I'm concerned about the introduction of ambiguity to the __repr__ with this change. Namely, the __repr__ of both a DoubleLiteral(1.0) and a FloatLiteral(1.0) would become literal(1.0), which in turn evaluates to a DoubleLiteral(1.0). Hence, the __repr__ becomes ambiguous with respect to the class of the original object and it will not recreate the same object for the case of the FloatLiteral. A similar situation occurs for BinaryLiteral and FixedLiteral.

rdblue commented 2 years ago

@hendrikmakait makes a good point, although I think double and float are the only cases where it may matter. And even then, binding should handle any problems caused by this. Isn't binding the only way to produce FloatLiteral anyway?

Fokko commented 2 years ago

That's a very good point indeed. I think we have multiple cases where this can happen.

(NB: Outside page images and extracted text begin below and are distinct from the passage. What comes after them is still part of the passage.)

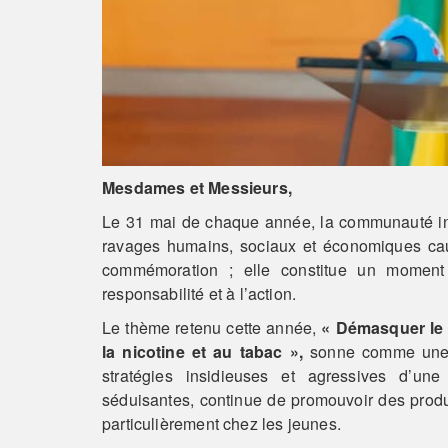
Mesdames et Messieurs,
Le 31 mai de chaque année, la communauté in
ravages humains, sociaux et économiques cau
commémoration ; elle constitue un moment 
responsabilité et à l’action.
Le thème retenu cette année,
« Démasquer le f
la nicotine et au tabac »,
sonne comme une al
stratégies insidieuses et agressives d’un
séduisantes, continue de promouvoir des produ
particulièrement chez les jeunes.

hendrikmakait commented 2 years ago

@rdblue: My main point is that this change affects debugging, which __repr__ is intended for (https://docs.python.org/3/reference/datamodel.html#object.__repr__). This will make it more involved to figure out what exact object one is dealing with and to see whether code, e.g., conversions, worked as intended from just glancing at debugger output. For example, the conversion LongLiteral(1234) -> FloatLiteral(1234.0) will become a literal(1234) -> literal(1234.0). While we are technically able to see that some conversion is happening, we have to spot the change in .0 and we still don't know whether it's a FloatLiteral or DoubleLiteral.

Fokko commented 1 year ago

Closing this one since there is no real consensus.